KOTA KINABALU: It is said that no vehicle has entered Kampung Sipuok in the secluded region of Pensiangan for the last seven years. The nearest they got to was the nearby main road, Jalan Pensiangan.
The road leading to the village had been covered with dense vegetation, and two wooden bridges built by logging workers had partially collapsed.
So, despite the movement control order (MCO), several villagers decided recently to clear the road of the thick undergrowth and to repair the wooden bridges.
Village chief Samuel Indie said: “We tried to seek help from a logging company nearby to repair the 3km stretch of peat soil road, but nothing happened.
“We also tried to register the road so the Public Works Department can include it in their maintenance schedule, but to no avail.
“So, instead of whiling away their hours, they decided to clear the road and repair the bridges.”

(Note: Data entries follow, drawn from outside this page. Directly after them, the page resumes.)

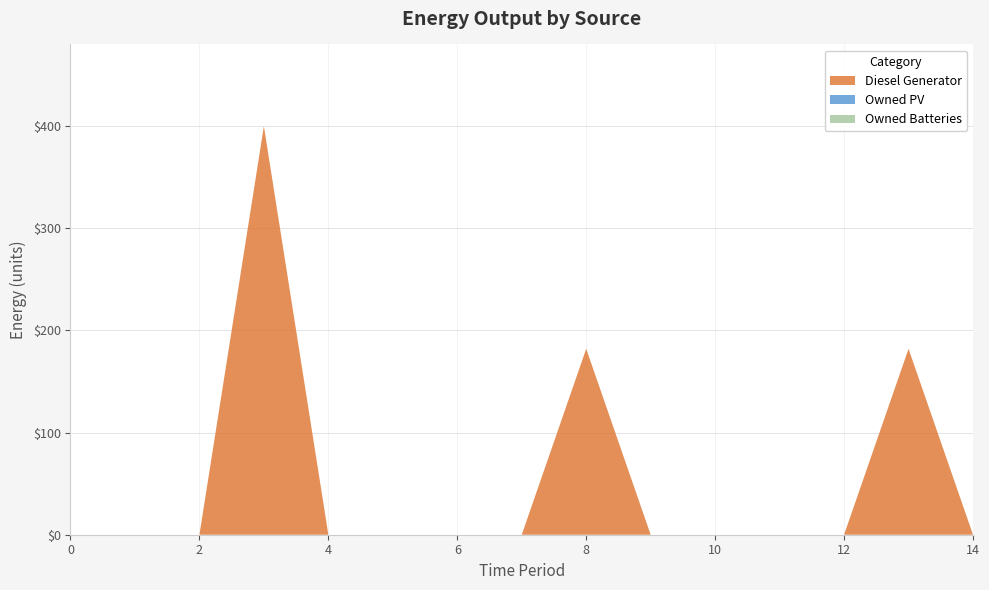

Reading left to right, what are all the values shown in this chart?

Diesel Generator: 0=0	1=0	2=0	3=400	4=0	5=0	6=0	7=0	8=182	9=0	10=0	11=0	12=0	13=182	14=0
Owned PV: 0=0	1=0	2=0	3=0	4=0	5=0	6=0	7=0	8=0	9=0	10=0	11=0	12=0	13=0	14=0
Owned Batteries: 0=0	1=0	2=0	3=0	4=0	5=0	6=0	7=0	8=0	9=0	10=0	11=0	12=0	13=0	14=0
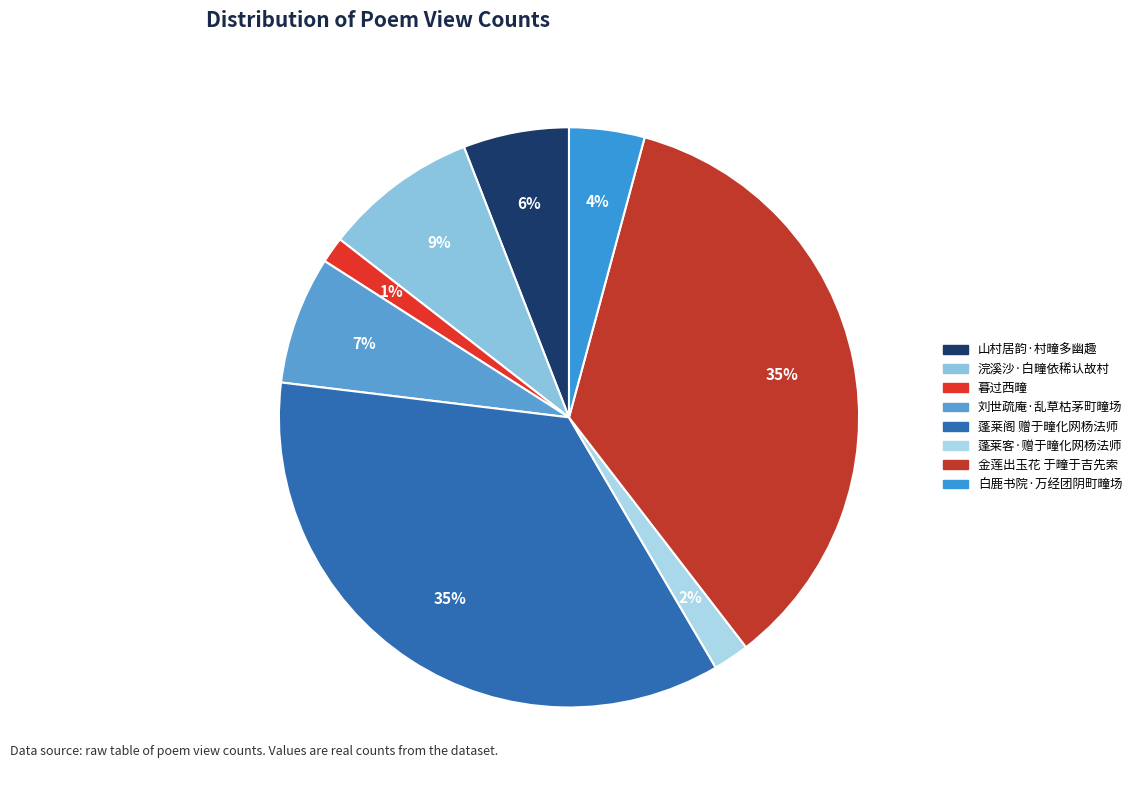

Is it true that 蓬莱阁 赠于疃化网杨法师 is 49% of the pie?

False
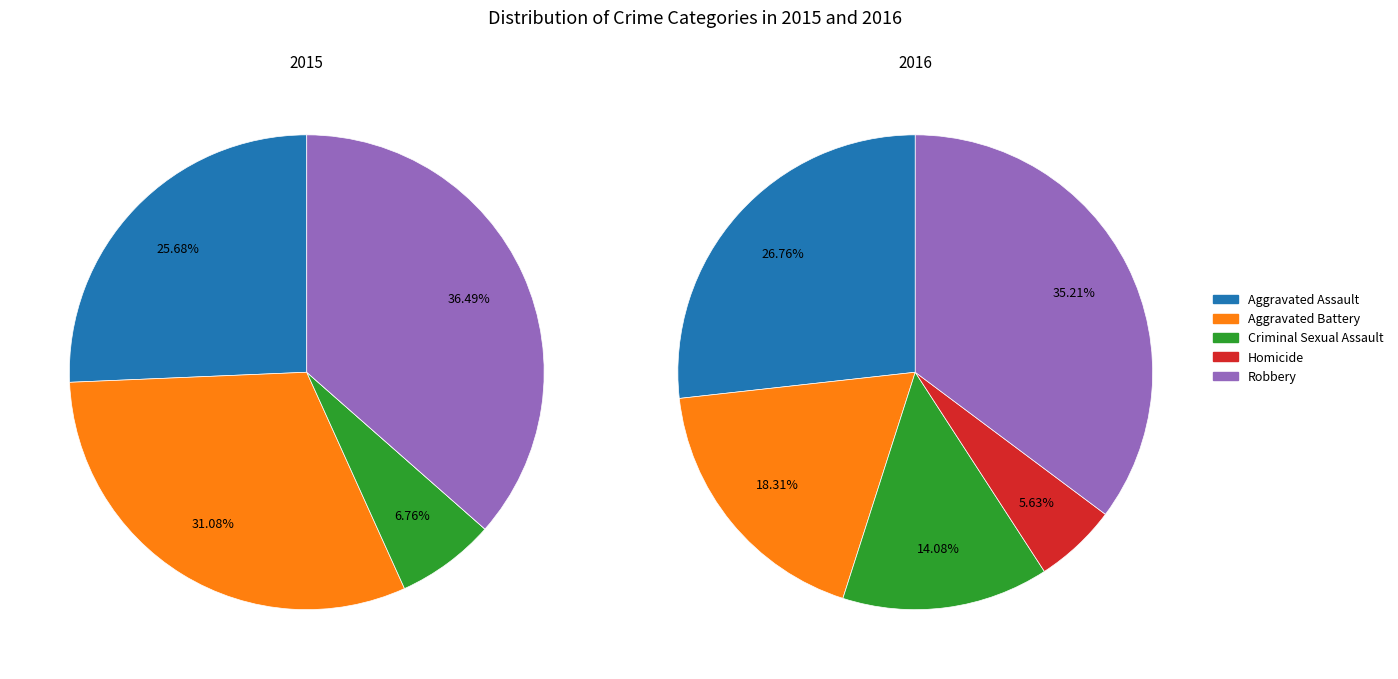

To the nearest percent, what portion does Robbery represent?

36%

Asked if the villagers were putting themselves at risk of contracting the virus, Samuel told FMT there was hardly anyone driving in and out of Pensiangan these days except for timber trucks.
A resident, Andamin, said residents had faced difficulties getting out of the village in case of an emergency.

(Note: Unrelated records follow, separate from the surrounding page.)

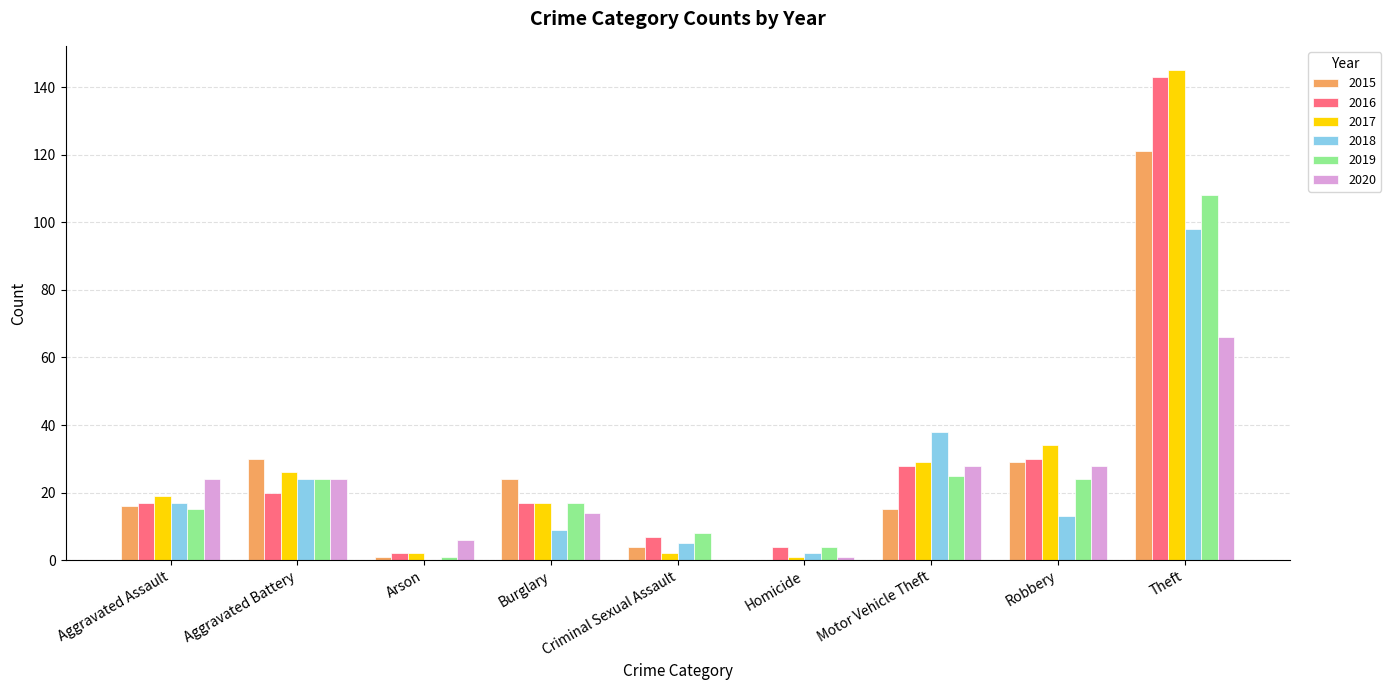

Which category has the highest value in the 2018 series?

Theft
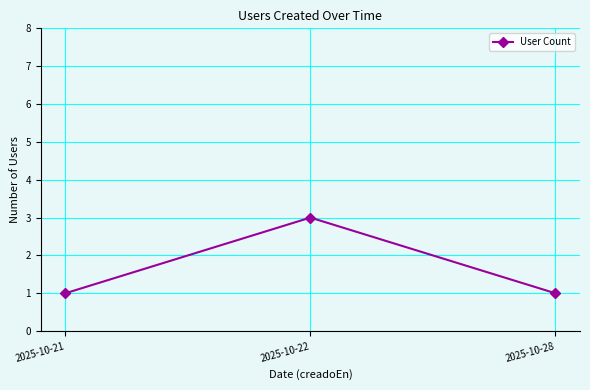

What is the value of the 2nd point from the left?

3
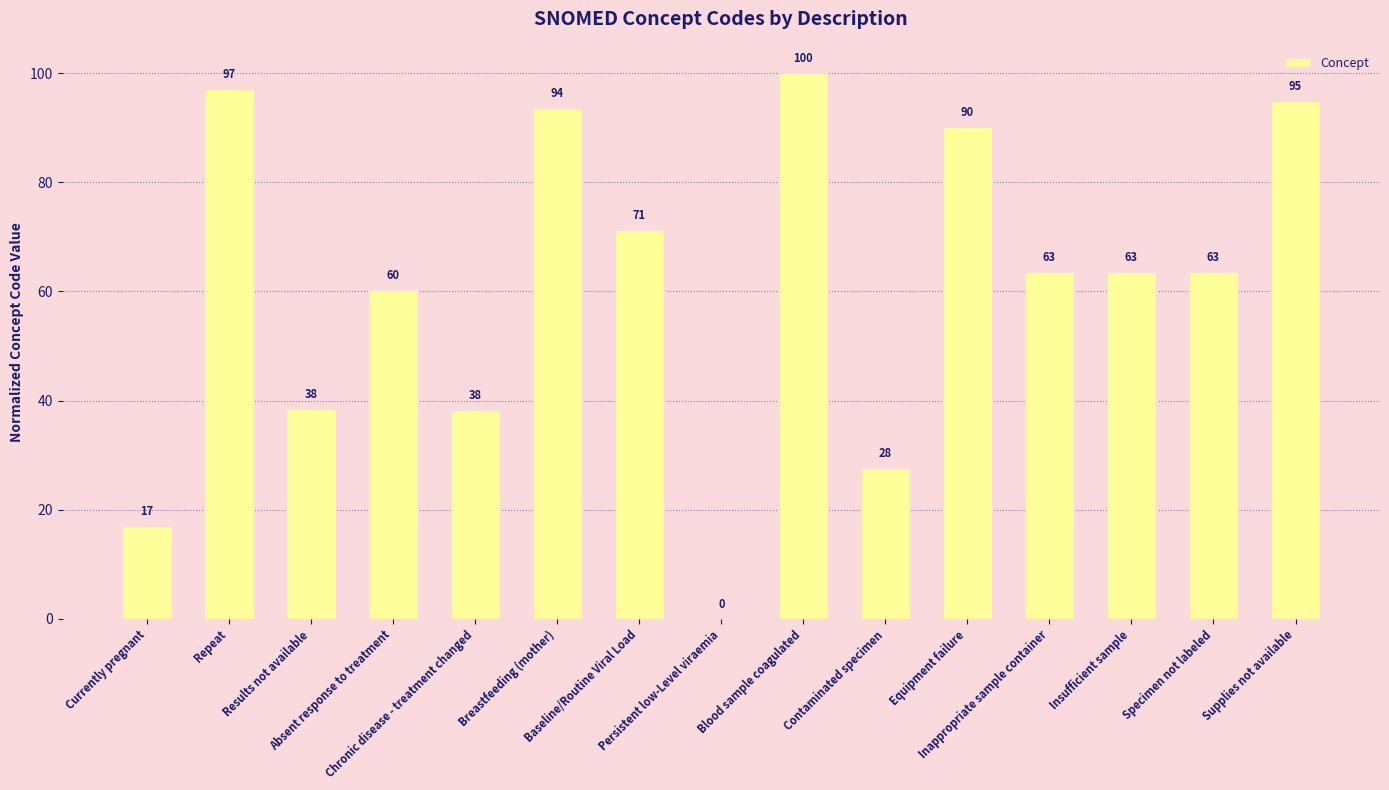

What is the maximum value shown in the chart?

100.0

“There are no hospitals in Pensiangan. If someone is sick, the nearest clinic is in Nabawan, about 70km away. The nearest hospital is in Keningau, and Kota Kinabalu is about a six-hour drive from here,” he said.
He said that with the road cleared and the bridges repaired, it would be easier for the villagers to obtain healthcare services and essential items.
However, he said, when things returned to normal, the government should upgrade the roads and bridges in the area for the safety of the residents.